SOURCE MATERIAL below:

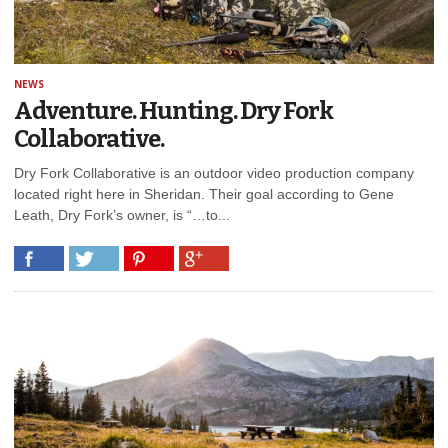
NEWS
Adventure. Hunting. Dry Fork
Collaborative.
Dry Fork Collaborative is an outdoor video production company
located right here in Sheridan. Their goal according to Gene
Leath, Dry Fork’s owner, is “…to...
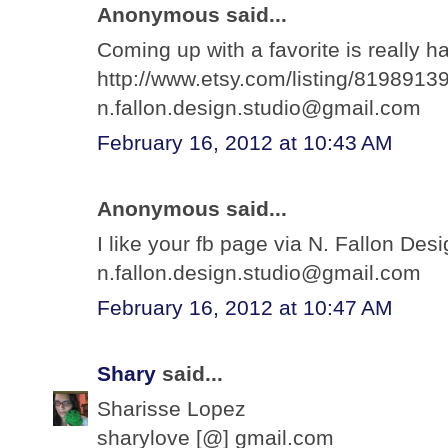
Anonymous said...
Coming up with a favorite is really ha
http://www.etsy.com/listing/81989139
n.fallon.design.studio@gmail.com
February 16, 2012 at 10:43 AM
Anonymous said...
I like your fb page via N. Fallon Des
n.fallon.design.studio@gmail.com
February 16, 2012 at 10:47 AM
Shary
said...
Sharisse Lopez
sharylove [@] gmail.com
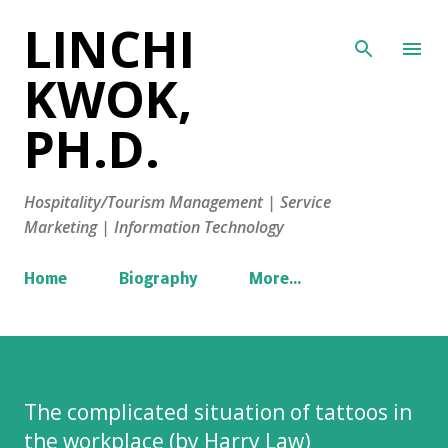
LINCHI
Skip to main content
KWOK,
PH.D.
Hospitality/Tourism Management | Service
Marketing | Information Technology
Home
Biography
More…
The complicated situation of tattoos in
the workplace (by Harry Law)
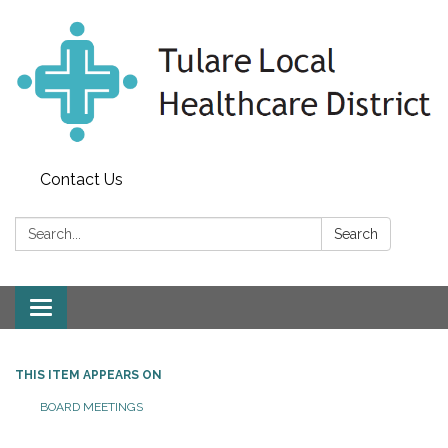
Contact Us
Search:
Search
Toggle
navigation
THIS ITEM APPEARS ON
BOARD MEETINGS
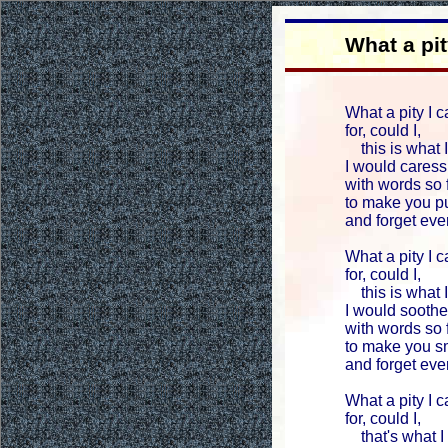
What a pit
What a pity I c
for, could I,
this is what I
I would caress
with words so
to make you pu
and forget ev
What a pity I c
for, could I,
this is what I
I would soothe
with words so
to make you sm
and forget ev
What a pity I c
for, could I,
that's what I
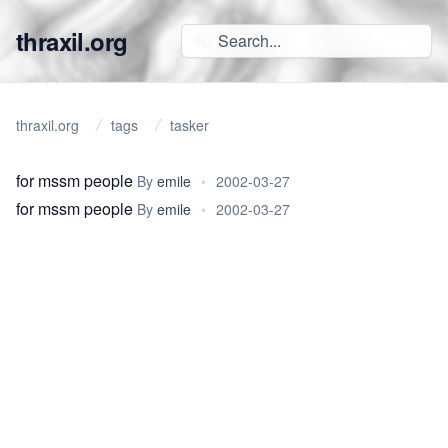
thraxil.org
thraxil.org
tags
tasker
for mssm people
By
emile
•
2002-03-27
for mssm people
By
emile
•
2002-03-27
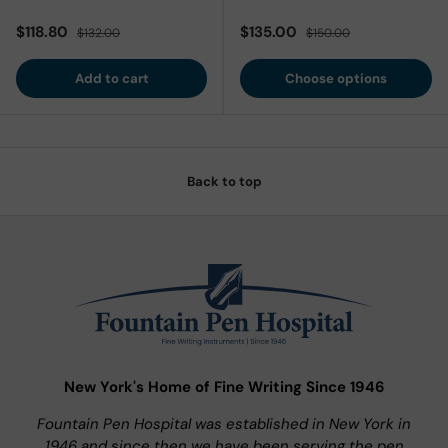
Sale price
Regular price
Sale price
Regular price
$118.80
$135.00
$132.00
$150.00
Add to cart
Choose options
Back to top
New York's Home of Fine Writing Since 1946
Fountain Pen Hospital was established in New York in
1946 and since then we have been serving the pen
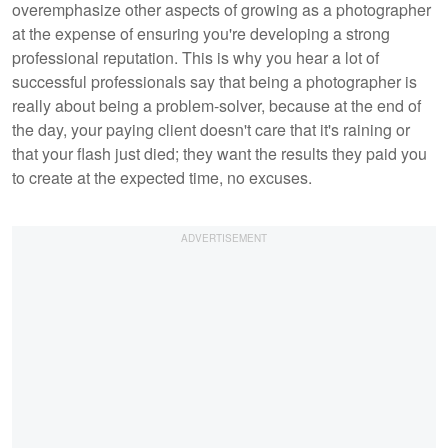
overemphasize other aspects of growing as a photographer
at the expense of ensuring you're developing a strong
professional reputation. This is why you hear a lot of
successful professionals say that being a photographer is
really about being a problem-solver, because at the end of
the day, your paying client doesn't care that it's raining or
that your flash just died; they want the results they paid you
to create at the expected time, no excuses.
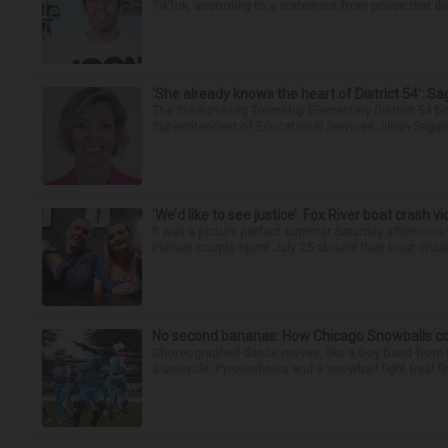
TikTok, according to a statement from police that did
‘She already knows the heart of District 54’: 
The Schaumburg Township Elementary District 54 bo
Superintendent of Educational Services Jillian Saga
‘We’d like to see justice’: Fox River boat crash vi
It was a picture perfect summer Saturday afternoon 
Plaines couple spent July 25 aboard their boat cruisin
No second bananas: How Chicago Snowballs comb
Choreographed dance moves, like a boy band from the 
a unicycle. Pyrotechnics and a snowball fight (real fir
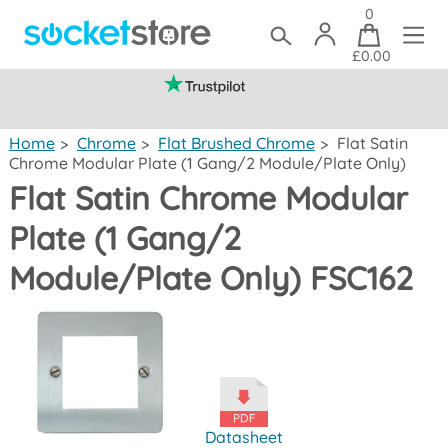
0
£0.00
(mainland UK)
Home
>
Chrome
>
Flat Brushed Chrome
>
Flat Satin
Chrome Modular Plate (1 Gang/2 Module/Plate Only)
Flat Satin Chrome Modular
Plate (1 Gang/2
Module/Plate Only) FSC162
Datasheet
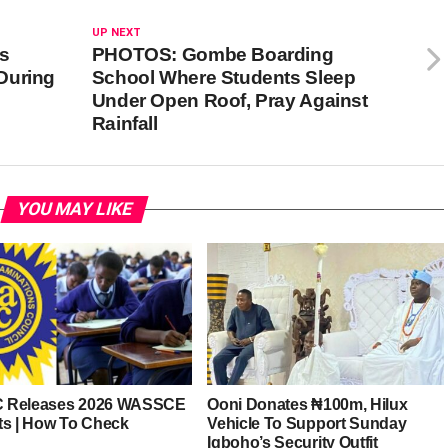
UP NEXT
ns
PHOTOS: Gombe Boarding
During
School Where Students Sleep
Under Open Roof, Pray Against
Rainfall
YOU MAY LIKE
 Releases 2026 WASSCE
Ooni Donates ₦100m, Hilux
ts | How To Check
Vehicle To Support Sunday
Igboho’s Security Outfit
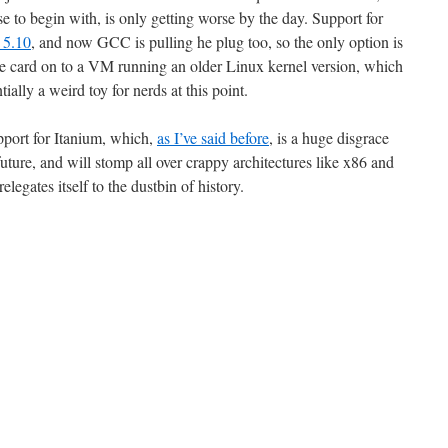
se to begin with, is only getting worse by the day. Support for
 5.10
, and now GCC is pulling he plug too, so the only option is
the card on to a VM running an older Linux kernel version, which
tially a weird toy for nerds at this point.
pport for Itanium, which,
as I’ve said before
, is a huge disgrace
future, and will stomp all over crappy architectures like x86 and
gates itself to the dustbin of history.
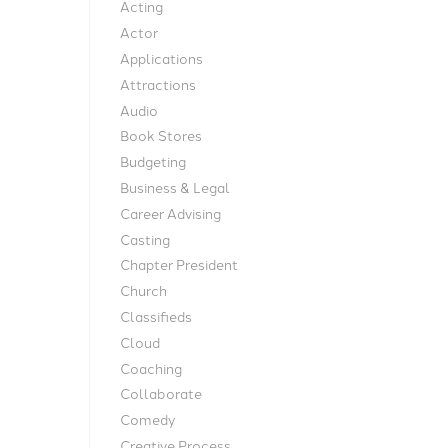
Acting
t
Actor
Applications
Attractions
Audio
Book Stores
Budgeting
Business & Legal
Career Advising
Casting
Chapter President
Church
Classifieds
Cloud
Coaching
Collaborate
Comedy
Creative Process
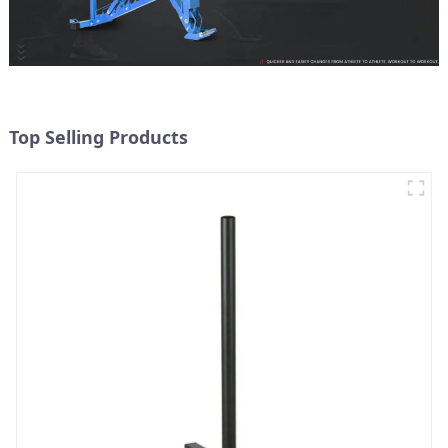
Top Selling Products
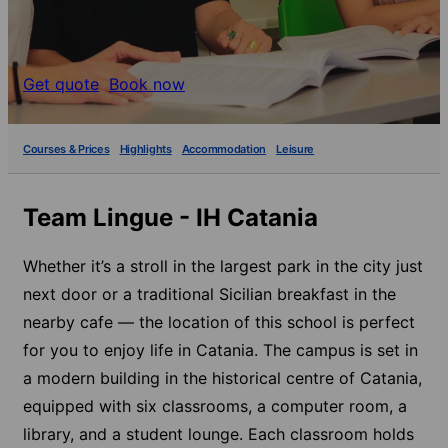
Get quote
Book now
Courses & Prices
Highlights
Accommodation
Leisure
Team Lingue - IH Catania
Whether it’s a stroll in the largest park in the city just
next door or a traditional Sicilian breakfast in the
nearby cafe — the location of this school is perfect
for you to enjoy life in Catania. The campus is set in
a modern building in the historical centre of Catania,
equipped with six classrooms, a computer room, a
library, and a student lounge. Each classroom holds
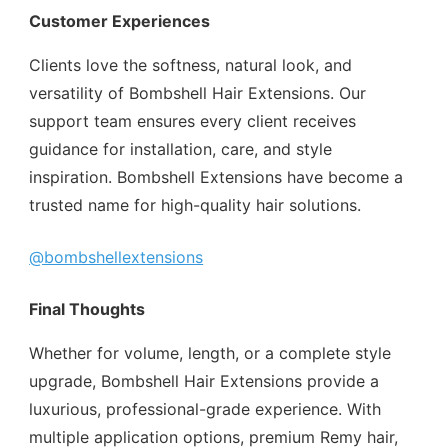
Customer Experiences
Clients love the softness, natural look, and
versatility of Bombshell Hair Extensions. Our
support team ensures every client receives
guidance for installation, care, and style
inspiration. Bombshell Extensions have become a
trusted name for high-quality hair solutions.
@bombshellextensions
Final Thoughts
Whether for volume, length, or a complete style
upgrade, Bombshell Hair Extensions provide a
luxurious, professional-grade experience. With
multiple application options, premium Remy hair,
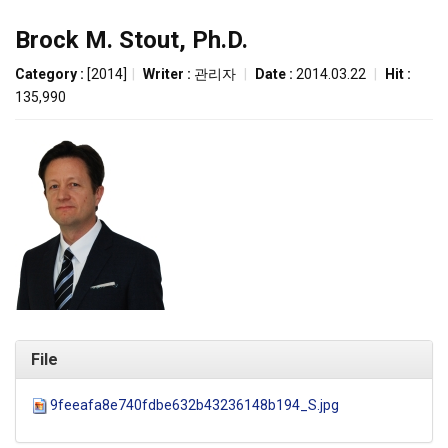
Brock M. Stout, Ph.D.
Category :
[2014]
|
Writer :
관리자
|
Date :
2014.03.22
|
Hit :
135,990
File
9feeafa8e740fdbe632b43236148b194_S.jpg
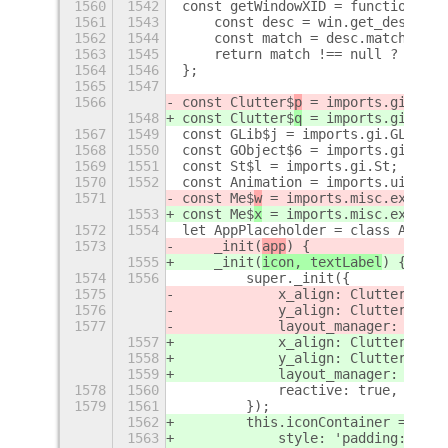
1560
1542
const getWindowXID = function (wi
1561
1543
    const desc = win.get_descript
1562
1544
    const match = desc.match(/0x[
1563
1545
    return match !== null ? match
1564
1546
};
1565
1547
1566
const Clutter$
p
 = imports.gi.Clut
1548
const Clutter$
q
 = imports.gi.Clut
1567
1549
const GLib$j = imports.gi.GLib;
1568
1550
const GObject$6 = imports.gi.GObj
1569
1551
const St$l = imports.gi.St;
1570
1552
const Animation = imports.ui.anim
1571
const Me$
w
 = imports.misc.extensi
1553
const Me$
x
 = imports.misc.extensi
1572
1554
let AppPlaceholder = class AppPla
1573
    _init(
app
) {
1555
    _init(
icon, textLabel
) {
1574
1556
        super._init({
1575
            x_align: Clutter$
p
.Ac
1576
            y_align: Clutter$
p
.Ac
1577
            layout_manager: new C
1557
            x_align: Clutter$
q
.Ac
1558
            y_align: Clutter$
q
.Ac
1559
            layout_manager: new C
1578
1560
            reactive: true,
1579
1561
        });
1562
        this.iconContainer = new 
1563
            style: 'padding:24px'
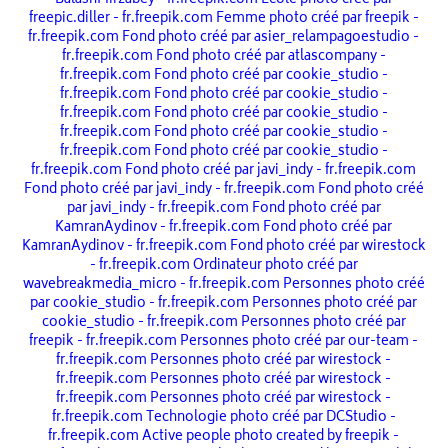
BalashMirzabey - fr.freepik.com
École photo créé par
freepic.diller - fr.freepik.com
Femme photo créé par freepik -
fr.freepik.com
Fond photo créé par asier_relampagoestudio -
fr.freepik.com
Fond photo créé par atlascompany -
fr.freepik.com
Fond photo créé par cookie_studio -
fr.freepik.com
Fond photo créé par cookie_studio -
fr.freepik.com
Fond photo créé par cookie_studio -
fr.freepik.com
Fond photo créé par cookie_studio -
fr.freepik.com
Fond photo créé par cookie_studio -
fr.freepik.com
Fond photo créé par javi_indy - fr.freepik.com
Fond photo créé par javi_indy - fr.freepik.com
Fond photo créé
par javi_indy - fr.freepik.com
Fond photo créé par
KamranAydinov - fr.freepik.com
Fond photo créé par
KamranAydinov - fr.freepik.com
Fond photo créé par wirestock
- fr.freepik.com
Ordinateur photo créé par
wavebreakmedia_micro - fr.freepik.com
Personnes photo créé
par cookie_studio - fr.freepik.com
Personnes photo créé par
cookie_studio - fr.freepik.com
Personnes photo créé par
freepik - fr.freepik.com
Personnes photo créé par our-team -
fr.freepik.com
Personnes photo créé par wirestock -
fr.freepik.com
Personnes photo créé par wirestock -
fr.freepik.com
Personnes photo créé par wirestock -
fr.freepik.com
Technologie photo créé par DCStudio -
fr.freepik.com
Active people photo created by freepik -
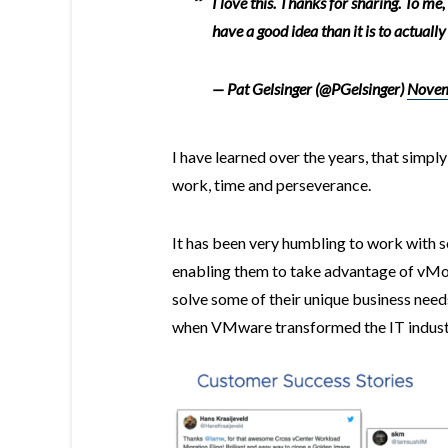
I love this. Thanks for sharing. To me,
have a good idea than it is to actually
— Pat Gelsinger (@PGelsinger)
Novem
I have learned over the years, that simply
work, time and perseverance.
It has been very humbling to work with s
enabling them to take advantage of vMot
solve some of their unique business needs
when VMware transformed the IT industry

End of SOURCE MATERIAL.

(AIM OF THE TASK):
For the data above, set down exactly the lines from the line with "really about being" to the line with "next door or", both included, leaving pictures out.

(WRITTEN SOLUTION):
really about being a problem-solver, because at the end of
the day, your paying client doesn't care that it's raining or
that your flash just died; they want the results they paid you
to create at the expected time, no excuses.
TikTok, according to a statement from police that did
‘She already knows the heart of District 54’: 
The Schaumburg Township Elementary District 54 bo
Superintendent of Educational Services Jillian Saga
‘We’d like to see justice’: Fox River boat crash vi
It was a picture perfect summer Saturday afternoon 
Plaines couple spent July 25 aboard their boat cruisin
No second bananas: How Chicago Snowballs comb
Choreographed dance moves, like a boy band from the 
a unicycle. Pyrotechnics and a snowball fight (real fir
0
£0.00
(mainland UK)
Home
>
Chrome
>
Flat Brushed Chrome
>
Flat Satin
Chrome Modular Plate (1 Gang/2 Module/Plate Only)
Flat Satin Chrome Modular
Plate (1 Gang/2
Module/Plate Only) FSC162
Datasheet
UP NEXT
ns
PHOTOS: Gombe Boarding
During
School Where Students Sleep
Under Open Roof, Pray Against
Rainfall
YOU MAY LIKE
 Releases 2026 WASSCE
Ooni Donates ₦100m, Hilux
ts | How To Check
Vehicle To Support Sunday
Igboho’s Security Outfit
se to begin with, is only getting worse by the day. Support for
 5.10
, and now GCC is pulling he plug too, so the only option is
the card on to a VM running an older Linux kernel version, which
tially a weird toy for nerds at this point.
pport for Itanium, which,
as I’ve said before
, is a huge disgrace
future, and will stomp all over crappy architectures like x86 and
gates itself to the dustbin of history.
Acting
t
Actor
Applications
Attractions
Audio
Book Stores
Budgeting
Business & Legal
Career Advising
Casting
Chapter President
Church
Classifieds
Cloud
Coaching
Collaborate
Comedy
Creative Process
Top Selling Products
Get quote
Book now
Courses & Prices
Highlights
Accommodation
Leisure
Team Lingue - IH Catania
Whether it’s a stroll in the largest park in the city just
next door or a traditional Sicilian breakfast in the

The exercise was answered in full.